Verhältnis zur Expositionsklasse
Die Feuchtigkeitsklasse nach Alkali-Richtlinie ist kein Ersatz für die Expositionsklasse nach DIN EN 206 / DIN 1045-2, sondern eine zusätzliche, parallele Einstufung speziell für das AKR-Risiko. Ein Bauteil erhält also typischerweise sowohl eine oder mehrere Expositionsklassen (für Karbonatisierung, Chloride, Frost-Tau, chemischen Angriff) als auch eine Feuchtigkeitsklasse (für AKR). Beide Einstufungen zusammen bestimmen, welche Gesteinskörnungen, Zemente und gegebenenfalls Zusatzmaßnahmen für das konkrete Bauteil zulässig sind. Die genauen Zuordnungsregeln und Prüfanforderungen je Feuchtigkeitsklasse sind der jeweils aktuellen Alkali-Richtlinie des DAfStb zu entnehmen.
Häufige Fragen
Brauche ich für jedes Projekt eine Feuchtigkeitsklasse?

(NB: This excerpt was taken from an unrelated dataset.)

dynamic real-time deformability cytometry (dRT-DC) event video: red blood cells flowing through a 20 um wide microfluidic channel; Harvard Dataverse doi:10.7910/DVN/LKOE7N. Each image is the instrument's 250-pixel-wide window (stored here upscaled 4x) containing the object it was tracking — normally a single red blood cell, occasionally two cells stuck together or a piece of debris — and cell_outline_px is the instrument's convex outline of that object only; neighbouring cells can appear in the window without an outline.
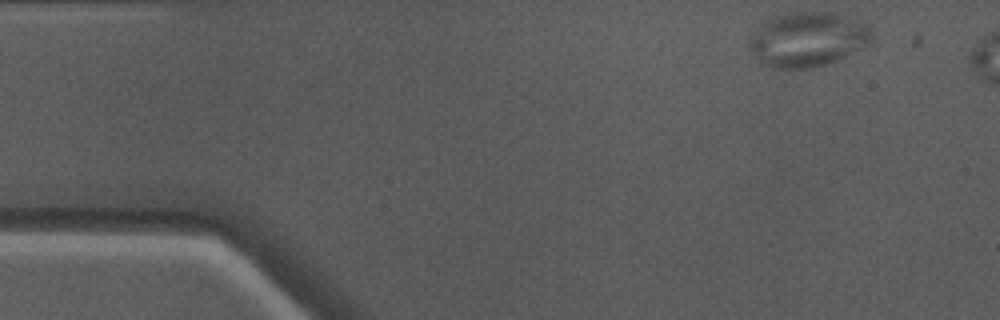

Die Feuchtigkeitsklasse wird vor allem relevant, wenn die verwendete Gesteinskörnung ein potenziell AKR-reaktives Material enthält oder das Projekt in einer Region mit bekanntermassen reaktiven Gesteinskörnungen liegt. Der Planer oder das Betonwerk kann einschätzen, ob eine Einstufung erforderlich ist.
Ist WO immer die günstigste, unkritischste Klasse?
WO steht für die geringste Feuchtebeanspruchung und damit in der Regel für die geringsten AKR-bezogenen Zusatzanforderungen, ersetzt aber nicht die Prüfung der übrigen Expositionsklassen des Bauteils.
Gibt es dieses Konzept auch außerhalb Deutschlands?
Andere Länder haben eigene Ansätze zur Steuerung des AKR-Risikos, aber die konkrete Einteilung in WO/WF/WA/WS nach der deutschen Alkali-Richtlinie ist eine nationale Besonderheit ohne direkte Entsprechung in EN 206 selbst oder in anderen nationalen Regelwerken.